__THE PROBLEM__
Please state how many lines of the records hold the string "till", giving nothing but the number.
========
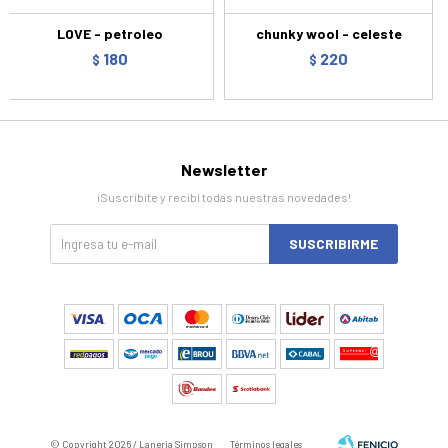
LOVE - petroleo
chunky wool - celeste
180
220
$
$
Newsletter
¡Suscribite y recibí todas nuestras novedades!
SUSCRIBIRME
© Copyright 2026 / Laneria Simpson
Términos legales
========
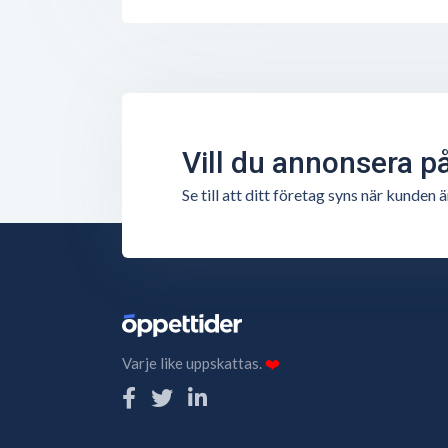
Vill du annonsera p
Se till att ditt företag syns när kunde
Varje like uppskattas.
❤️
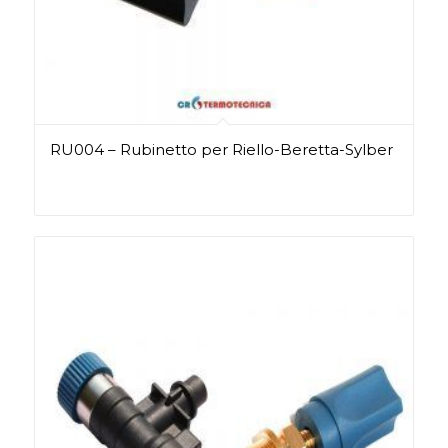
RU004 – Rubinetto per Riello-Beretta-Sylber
========
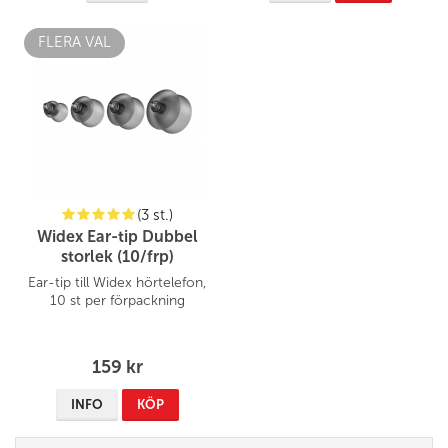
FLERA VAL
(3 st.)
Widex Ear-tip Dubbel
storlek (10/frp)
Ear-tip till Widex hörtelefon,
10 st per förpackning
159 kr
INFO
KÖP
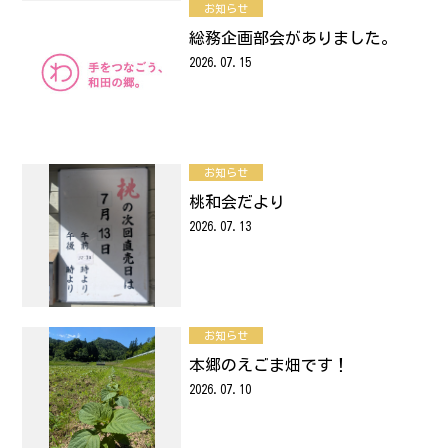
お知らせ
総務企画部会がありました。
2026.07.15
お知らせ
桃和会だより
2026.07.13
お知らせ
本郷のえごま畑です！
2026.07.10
========
__SOLUTION BELOW__
2